__TASK TO CARRY OUT__: An exact transcription of all the data is required, with every image removed.

Stored records

#####

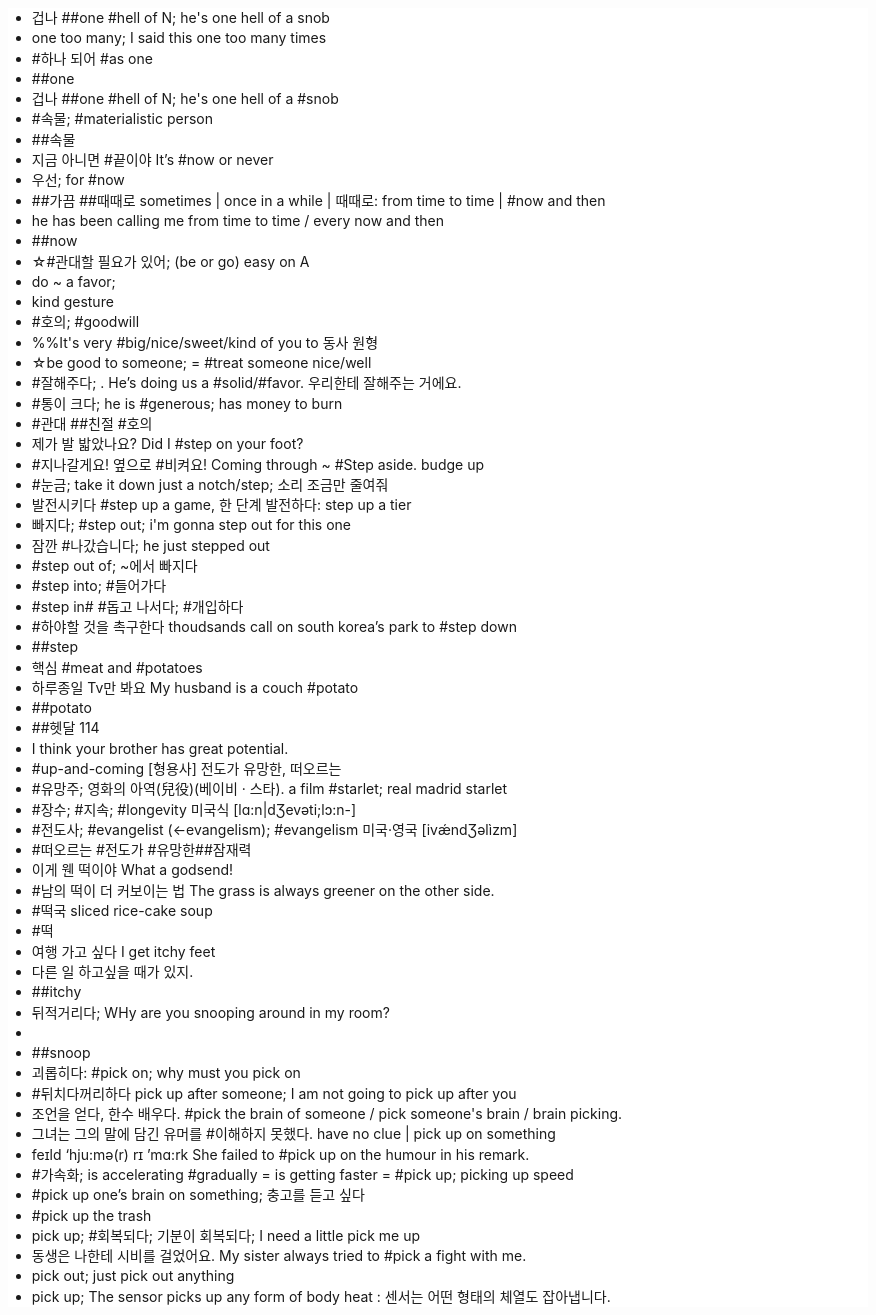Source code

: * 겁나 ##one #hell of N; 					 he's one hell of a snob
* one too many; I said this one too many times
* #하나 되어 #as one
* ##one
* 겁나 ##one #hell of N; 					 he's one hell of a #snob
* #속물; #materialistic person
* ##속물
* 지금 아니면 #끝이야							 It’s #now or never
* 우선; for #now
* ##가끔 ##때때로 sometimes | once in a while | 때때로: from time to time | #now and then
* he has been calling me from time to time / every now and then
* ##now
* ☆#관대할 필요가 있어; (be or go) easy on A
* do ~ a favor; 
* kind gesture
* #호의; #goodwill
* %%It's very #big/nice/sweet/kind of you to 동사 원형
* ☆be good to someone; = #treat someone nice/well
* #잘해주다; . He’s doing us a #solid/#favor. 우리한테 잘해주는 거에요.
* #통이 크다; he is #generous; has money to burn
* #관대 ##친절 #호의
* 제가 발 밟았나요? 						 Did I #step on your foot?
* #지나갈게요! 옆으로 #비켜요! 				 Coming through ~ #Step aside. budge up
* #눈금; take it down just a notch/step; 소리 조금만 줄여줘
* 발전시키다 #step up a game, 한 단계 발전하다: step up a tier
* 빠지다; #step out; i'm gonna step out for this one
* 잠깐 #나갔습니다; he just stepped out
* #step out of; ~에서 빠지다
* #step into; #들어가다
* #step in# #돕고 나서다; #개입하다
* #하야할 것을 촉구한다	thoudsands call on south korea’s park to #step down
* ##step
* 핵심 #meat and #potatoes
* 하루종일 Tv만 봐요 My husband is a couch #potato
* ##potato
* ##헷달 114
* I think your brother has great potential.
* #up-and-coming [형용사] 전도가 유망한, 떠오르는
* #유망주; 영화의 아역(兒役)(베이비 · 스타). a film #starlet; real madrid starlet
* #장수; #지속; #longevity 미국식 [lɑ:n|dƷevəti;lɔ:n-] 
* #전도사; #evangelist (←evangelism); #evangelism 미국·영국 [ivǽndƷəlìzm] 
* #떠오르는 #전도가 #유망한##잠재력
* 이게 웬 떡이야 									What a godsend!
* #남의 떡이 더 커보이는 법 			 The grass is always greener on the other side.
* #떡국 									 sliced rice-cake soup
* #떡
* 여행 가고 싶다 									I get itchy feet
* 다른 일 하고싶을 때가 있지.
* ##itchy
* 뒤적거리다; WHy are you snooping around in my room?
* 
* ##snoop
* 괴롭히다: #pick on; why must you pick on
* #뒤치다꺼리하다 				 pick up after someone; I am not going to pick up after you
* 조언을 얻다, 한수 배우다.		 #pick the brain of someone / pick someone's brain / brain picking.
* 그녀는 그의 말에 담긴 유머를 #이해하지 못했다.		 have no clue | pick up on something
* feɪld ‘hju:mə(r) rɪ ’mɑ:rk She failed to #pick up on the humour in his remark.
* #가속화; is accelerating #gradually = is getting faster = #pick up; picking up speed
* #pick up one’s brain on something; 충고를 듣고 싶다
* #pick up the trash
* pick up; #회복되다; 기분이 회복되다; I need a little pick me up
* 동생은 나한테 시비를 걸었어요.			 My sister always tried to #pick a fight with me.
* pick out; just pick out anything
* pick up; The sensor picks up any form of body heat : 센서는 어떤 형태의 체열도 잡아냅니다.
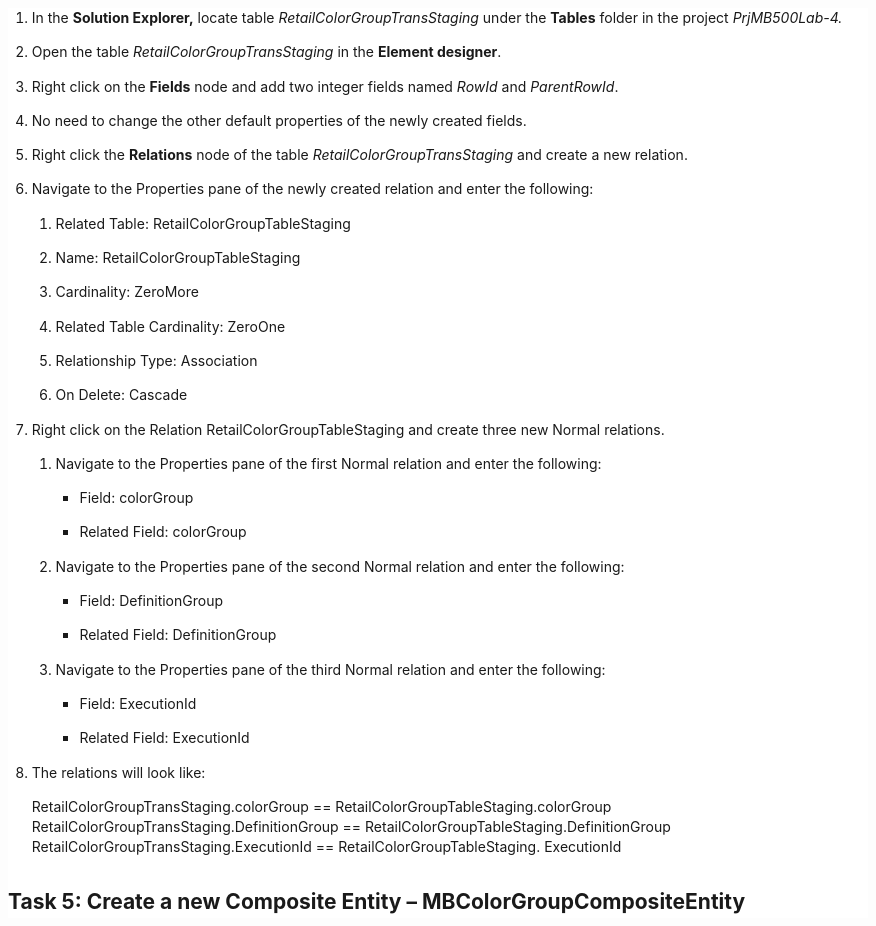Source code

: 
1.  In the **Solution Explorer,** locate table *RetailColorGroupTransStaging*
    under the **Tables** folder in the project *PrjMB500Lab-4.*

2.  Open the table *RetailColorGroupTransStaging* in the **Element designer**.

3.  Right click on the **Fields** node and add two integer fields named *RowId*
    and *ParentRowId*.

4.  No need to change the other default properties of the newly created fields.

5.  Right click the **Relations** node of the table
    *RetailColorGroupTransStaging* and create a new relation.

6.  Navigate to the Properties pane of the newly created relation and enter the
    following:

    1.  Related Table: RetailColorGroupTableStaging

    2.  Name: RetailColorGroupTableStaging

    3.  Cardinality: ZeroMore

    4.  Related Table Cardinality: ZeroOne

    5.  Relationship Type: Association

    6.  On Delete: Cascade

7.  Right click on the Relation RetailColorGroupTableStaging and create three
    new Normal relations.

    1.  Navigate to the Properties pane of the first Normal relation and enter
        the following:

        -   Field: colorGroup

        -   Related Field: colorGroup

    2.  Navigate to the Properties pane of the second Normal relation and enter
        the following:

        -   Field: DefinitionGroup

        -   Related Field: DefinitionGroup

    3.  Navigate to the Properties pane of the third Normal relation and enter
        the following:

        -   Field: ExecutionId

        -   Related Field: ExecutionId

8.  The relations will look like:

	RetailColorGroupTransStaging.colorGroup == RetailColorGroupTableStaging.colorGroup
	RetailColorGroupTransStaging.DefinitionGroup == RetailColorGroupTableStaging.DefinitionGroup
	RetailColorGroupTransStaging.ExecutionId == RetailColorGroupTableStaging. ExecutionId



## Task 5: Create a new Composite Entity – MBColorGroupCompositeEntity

#####

__WRITTEN REPLY__:
Source code

: * 겁나 ##one #hell of N; 					 he's one hell of a snob
* one too many; I said this one too many times
* #하나 되어 #as one
* ##one
* 겁나 ##one #hell of N; 					 he's one hell of a #snob
* #속물; #materialistic person
* ##속물
* 지금 아니면 #끝이야							 It’s #now or never
* 우선; for #now
* ##가끔 ##때때로 sometimes | once in a while | 때때로: from time to time | #now and then
* he has been calling me from time to time / every now and then
* ##now
* ☆#관대할 필요가 있어; (be or go) easy on A
* do ~ a favor; 
* kind gesture
* #호의; #goodwill
* %%It's very #big/nice/sweet/kind of you to 동사 원형
* ☆be good to someone; = #treat someone nice/well
* #잘해주다; . He’s doing us a #solid/#favor. 우리한테 잘해주는 거에요.
* #통이 크다; he is #generous; has money to burn
* #관대 ##친절 #호의
* 제가 발 밟았나요? 						 Did I #step on your foot?
* #지나갈게요! 옆으로 #비켜요! 				 Coming through ~ #Step aside. budge up
* #눈금; take it down just a notch/step; 소리 조금만 줄여줘
* 발전시키다 #step up a game, 한 단계 발전하다: step up a tier
* 빠지다; #step out; i'm gonna step out for this one
* 잠깐 #나갔습니다; he just stepped out
* #step out of; ~에서 빠지다
* #step into; #들어가다
* #step in# #돕고 나서다; #개입하다
* #하야할 것을 촉구한다	thoudsands call on south korea’s park to #step down
* ##step
* 핵심 #meat and #potatoes
* 하루종일 Tv만 봐요 My husband is a couch #potato
* ##potato
* ##헷달 114
* I think your brother has great potential.
* #up-and-coming [형용사] 전도가 유망한, 떠오르는
* #유망주; 영화의 아역(兒役)(베이비 · 스타). a film #starlet; real madrid starlet
* #장수; #지속; #longevity 미국식 [lɑ:n|dƷevəti;lɔ:n-] 
* #전도사; #evangelist (←evangelism); #evangelism 미국·영국 [ivǽndƷəlìzm] 
* #떠오르는 #전도가 #유망한##잠재력
* 이게 웬 떡이야 									What a godsend!
* #남의 떡이 더 커보이는 법 			 The grass is always greener on the other side.
* #떡국 									 sliced rice-cake soup
* #떡
* 여행 가고 싶다 									I get itchy feet
* 다른 일 하고싶을 때가 있지.
* ##itchy
* 뒤적거리다; WHy are you snooping around in my room?
* 
* ##snoop
* 괴롭히다: #pick on; why must you pick on
* #뒤치다꺼리하다 				 pick up after someone; I am not going to pick up after you
* 조언을 얻다, 한수 배우다.		 #pick the brain of someone / pick someone's brain / brain picking.
* 그녀는 그의 말에 담긴 유머를 #이해하지 못했다.		 have no clue | pick up on something
* feɪld ‘hju:mə(r) rɪ ’mɑ:rk She failed to #pick up on the humour in his remark.
* #가속화; is accelerating #gradually = is getting faster = #pick up; picking up speed
* #pick up one’s brain on something; 충고를 듣고 싶다
* #pick up the trash
* pick up; #회복되다; 기분이 회복되다; I need a little pick me up
* 동생은 나한테 시비를 걸었어요.			 My sister always tried to #pick a fight with me.
* pick out; just pick out anything
* pick up; The sensor picks up any form of body heat : 센서는 어떤 형태의 체열도 잡아냅니다.
Source code

: 
1.  In the **Solution Explorer,** locate table *RetailColorGroupTransStaging*
    under the **Tables** folder in the project *PrjMB500Lab-4.*

2.  Open the table *RetailColorGroupTransStaging* in the **Element designer**.

3.  Right click on the **Fields** node and add two integer fields named *RowId*
    and *ParentRowId*.

4.  No need to change the other default properties of the newly created fields.

5.  Right click the **Relations** node of the table
    *RetailColorGroupTransStaging* and create a new relation.

6.  Navigate to the Properties pane of the newly created relation and enter the
    following:

    1.  Related Table: RetailColorGroupTableStaging

    2.  Name: RetailColorGroupTableStaging

    3.  Cardinality: ZeroMore

    4.  Related Table Cardinality: ZeroOne

    5.  Relationship Type: Association

    6.  On Delete: Cascade

7.  Right click on the Relation RetailColorGroupTableStaging and create three
    new Normal relations.

    1.  Navigate to the Properties pane of the first Normal relation and enter
        the following:

        -   Field: colorGroup

        -   Related Field: colorGroup

    2.  Navigate to the Properties pane of the second Normal relation and enter
        the following:

        -   Field: DefinitionGroup

        -   Related Field: DefinitionGroup

    3.  Navigate to the Properties pane of the third Normal relation and enter
        the following:

        -   Field: ExecutionId

        -   Related Field: ExecutionId

8.  The relations will look like:

	RetailColorGroupTransStaging.colorGroup == RetailColorGroupTableStaging.colorGroup
	RetailColorGroupTransStaging.DefinitionGroup == RetailColorGroupTableStaging.DefinitionGroup
	RetailColorGroupTransStaging.ExecutionId == RetailColorGroupTableStaging. ExecutionId



## Task 5: Create a new Composite Entity – MBColorGroupCompositeEntity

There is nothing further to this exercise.